• [Extracted data]
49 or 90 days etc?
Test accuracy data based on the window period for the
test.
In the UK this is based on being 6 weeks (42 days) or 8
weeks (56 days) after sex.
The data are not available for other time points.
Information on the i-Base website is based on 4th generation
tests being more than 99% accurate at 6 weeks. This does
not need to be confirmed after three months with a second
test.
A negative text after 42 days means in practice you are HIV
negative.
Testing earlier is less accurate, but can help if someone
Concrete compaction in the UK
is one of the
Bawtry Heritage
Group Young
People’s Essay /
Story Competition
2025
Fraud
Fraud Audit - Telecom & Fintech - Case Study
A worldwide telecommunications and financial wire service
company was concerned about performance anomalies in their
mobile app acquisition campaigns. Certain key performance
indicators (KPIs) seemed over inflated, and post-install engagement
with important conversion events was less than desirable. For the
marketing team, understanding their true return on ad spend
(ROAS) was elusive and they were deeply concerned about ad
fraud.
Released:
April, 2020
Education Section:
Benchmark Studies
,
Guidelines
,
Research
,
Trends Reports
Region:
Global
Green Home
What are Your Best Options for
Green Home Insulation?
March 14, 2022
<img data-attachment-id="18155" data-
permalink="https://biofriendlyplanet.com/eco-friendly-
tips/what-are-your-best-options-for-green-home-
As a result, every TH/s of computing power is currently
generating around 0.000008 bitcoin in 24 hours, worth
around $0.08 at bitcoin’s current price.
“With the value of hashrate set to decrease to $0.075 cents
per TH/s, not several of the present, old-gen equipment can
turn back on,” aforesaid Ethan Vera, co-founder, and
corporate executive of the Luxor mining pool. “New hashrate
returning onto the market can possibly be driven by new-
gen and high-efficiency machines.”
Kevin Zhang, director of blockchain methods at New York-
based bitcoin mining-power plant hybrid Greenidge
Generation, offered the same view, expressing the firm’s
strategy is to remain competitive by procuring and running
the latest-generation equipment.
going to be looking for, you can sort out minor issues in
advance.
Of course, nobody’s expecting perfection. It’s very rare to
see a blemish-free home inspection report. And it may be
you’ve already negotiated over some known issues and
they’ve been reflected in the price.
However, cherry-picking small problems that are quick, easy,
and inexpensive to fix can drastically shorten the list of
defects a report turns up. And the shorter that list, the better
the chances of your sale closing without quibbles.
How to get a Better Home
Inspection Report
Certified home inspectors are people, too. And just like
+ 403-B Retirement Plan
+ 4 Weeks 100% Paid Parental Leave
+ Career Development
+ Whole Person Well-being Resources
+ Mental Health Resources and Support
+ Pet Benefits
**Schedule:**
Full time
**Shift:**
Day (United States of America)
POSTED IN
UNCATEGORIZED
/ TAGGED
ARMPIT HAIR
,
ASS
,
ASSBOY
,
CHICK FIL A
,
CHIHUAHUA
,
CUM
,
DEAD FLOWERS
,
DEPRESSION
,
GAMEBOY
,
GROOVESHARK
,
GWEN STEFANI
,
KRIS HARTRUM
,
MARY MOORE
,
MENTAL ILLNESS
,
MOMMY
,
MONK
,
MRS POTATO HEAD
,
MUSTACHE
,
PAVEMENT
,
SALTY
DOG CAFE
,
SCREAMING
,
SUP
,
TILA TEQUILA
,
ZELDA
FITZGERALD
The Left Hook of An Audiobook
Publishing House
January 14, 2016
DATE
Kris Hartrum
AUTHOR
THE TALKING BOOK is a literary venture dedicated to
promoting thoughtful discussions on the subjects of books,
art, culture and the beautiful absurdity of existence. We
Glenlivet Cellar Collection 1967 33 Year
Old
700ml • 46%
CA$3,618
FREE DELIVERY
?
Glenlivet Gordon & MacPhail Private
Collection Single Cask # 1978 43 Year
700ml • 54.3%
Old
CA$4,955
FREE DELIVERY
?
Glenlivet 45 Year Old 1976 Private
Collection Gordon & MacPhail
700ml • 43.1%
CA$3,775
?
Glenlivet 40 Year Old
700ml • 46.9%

• [Directions] In the entries above, how many lines include the word "negative"? Only the number should be given.

• [Exercise solution] 2